Page text:
-- start --
Sole Proprietors’ Interest Expenditures in Long Term Decline


interest expenditures

Small business owners are paying a lot less to borrow money now than they did three decades ago.

That’s based on analysis of Internal Revenue Service (IRS) data. Per the IRS, the average sole proprietor paid four times as much on interest expense in 1983 as in 2011, when the numbers are measured in inflation-adjusted terms.

Although some of this decline in the amount of interest payments results from a reduction in the size of the average sole proprietorship, spending on interest has also declined as a fraction of sole proprietors’ sales. As the figure below shows, interest expense at sole proprietorships decreased from 2.1 percent of revenues in 1983 to 1.0 percent in 2011, the most recent year data are available.

However, most of this reduction occurred in the 1980s and 1990s. Since 2001, interest expense as a percentage of sales has remained roughly constant.

The decline in interest expense has a few different causes:

  • The first is the fall in interest rates. The Federal Reserve reports that the prime interest rate dropped from 10.8 percent in 1983 to 3.25 percent in 2014.
-- end --
Given task:
Can you reproduce the whole article on sole proprietors' interest expenditures word for word? The data that comes next is separate material, unrelated to the article.

Data excerpts:
-- start --
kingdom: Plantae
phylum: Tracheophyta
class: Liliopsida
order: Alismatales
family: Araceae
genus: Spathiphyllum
-- end --
Result for this exercise:
Sole Proprietors’ Interest Expenditures in Long Term Decline


interest expenditures

Small business owners are paying a lot less to borrow money now than they did three decades ago.

That’s based on analysis of Internal Revenue Service (IRS) data. Per the IRS, the average sole proprietor paid four times as much on interest expense in 1983 as in 2011, when the numbers are measured in inflation-adjusted terms.

Although some of this decline in the amount of interest payments results from a reduction in the size of the average sole proprietorship, spending on interest has also declined as a fraction of sole proprietors’ sales. As the figure below shows, interest expense at sole proprietorships decreased from 2.1 percent of revenues in 1983 to 1.0 percent in 2011, the most recent year data are available.

However, most of this reduction occurred in the 1980s and 1990s. Since 2001, interest expense as a percentage of sales has remained roughly constant.

The decline in interest expense has a few different causes:

  • The first is the fall in interest rates. The Federal Reserve reports that the prime interest rate dropped from 10.8 percent in 1983 to 3.25 percent in 2014.